UPDATED
Hi!
The following code gives me a 3D graph that consists of several planes.
points = {{0, 0, 0}, {2, 3, 6}, {3, 1, 5}, {4, 5, 15}, {5, 2, 10}}
Needs["TetGenLink`"]
{pts, surface} = TetGenConvexHull[points];
Graphics3D[GraphicsComplex[pts, Polygon[surface]]];
normal[xyz_, vertList_] :=
Block[{u, v}, u = xyz[[vertList[[2]]]] - xyz[[vertList[[1]]]];
v = xyz[[vertList[[3]]]] - xyz[[vertList[[2]]]];
Cross[u, v]];
bottomTriangles = Select[surface, (normal[pts, #].{0, 0, 1} > 0) &];
CPS = Graphics3D[GraphicsComplex[pts, Polygon[bottomTriangles]],
Axes -> True, BoxRatios -> {1, 1, 2/3}, AxesLabel -> {q1, q2, C}]

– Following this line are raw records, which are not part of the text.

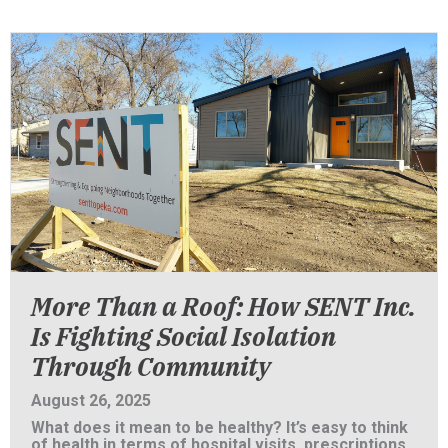
More Than a Roof: How SENT Inc.
Is Fighting Social Isolation
Through Community
August 26, 2025
What does it mean to be healthy? It’s easy to think
of health in terms of hospital visits, prescriptions,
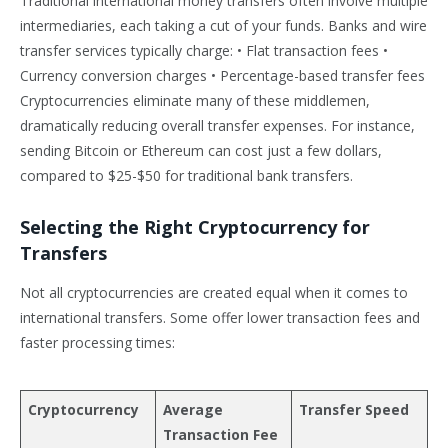
Traditional international money transfers often involve multiple
intermediaries, each taking a cut of your funds. Banks and wire
transfer services typically charge: • Flat transaction fees •
Currency conversion charges • Percentage-based transfer fees
Cryptocurrencies eliminate many of these middlemen,
dramatically reducing overall transfer expenses. For instance,
sending Bitcoin or Ethereum can cost just a few dollars,
compared to $25-$50 for traditional bank transfers.
Selecting the Right Cryptocurrency for
Transfers
Not all cryptocurrencies are created equal when it comes to
international transfers. Some offer lower transaction fees and
faster processing times:
Cryptocurrency
Average
Transfer Speed
Transaction Fee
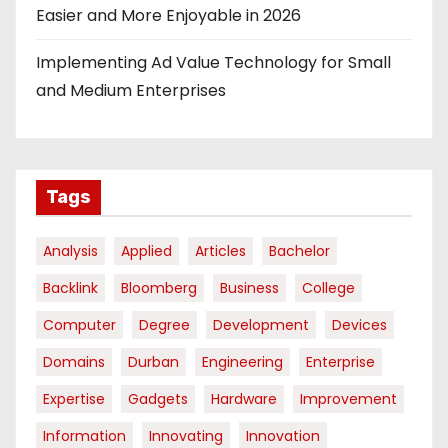
Easier and More Enjoyable in 2026
Implementing Ad Value Technology for Small
and Medium Enterprises
Tags
Analysis
Applied
Articles
Bachelor
Backlink
Bloomberg
Business
College
Computer
Degree
Development
Devices
Domains
Durban
Engineering
Enterprise
Expertise
Gadgets
Hardware
Improvement
Information
Innovating
Innovation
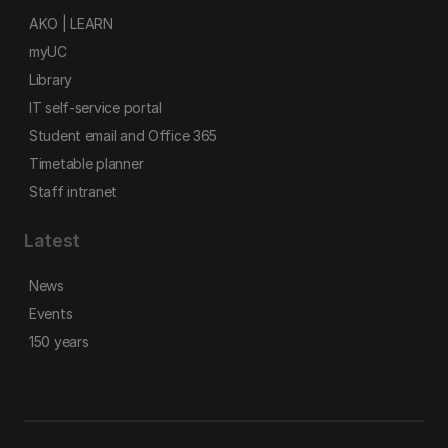
AKO | LEARN
myUC
Library
IT self-service portal
Student email and Office 365
Timetable planner
Staff intranet
Latest
News
Events
150 years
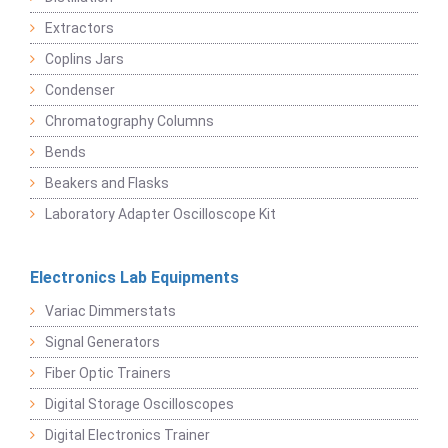
Extractors
Coplins Jars
Condenser
Chromatography Columns
Bends
Beakers and Flasks
Laboratory Adapter Oscilloscope Kit
Electronics Lab Equipments
Variac Dimmerstats
Signal Generators
Fiber Optic Trainers
Digital Storage Oscilloscopes
Digital Electronics Trainer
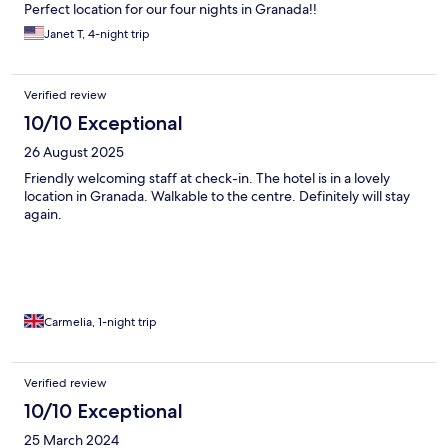
Perfect location for our four nights in Granada!!
Janet T, 4-night trip
Verified review
10/10 Exceptional
26 August 2025
Friendly welcoming staff at check-in. The hotel is in a lovely
location in Granada. Walkable to the centre. Definitely will stay
again.
Carmelia, 1-night trip
Verified review
10/10 Exceptional
25 March 2024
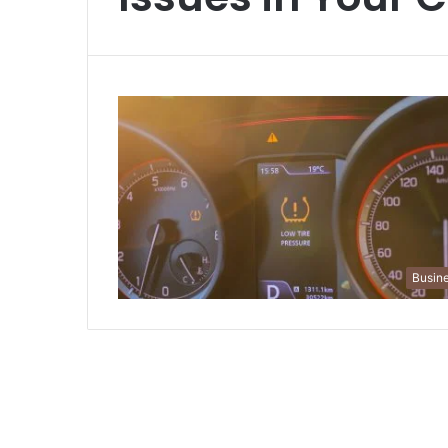
Busin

The three axes are (q1,q2,C). I would like to make a 2d gradient plot (q1,q2), i.e. like looking down at the 3d graph from the top, such that the arrows show the gradients at different points. In this case each plane will have the same gradient everywhere, but different planes will have different gradients. How can I make such a plot in Mathematica?
Thank you very much for your time and consideration.
Best, Alex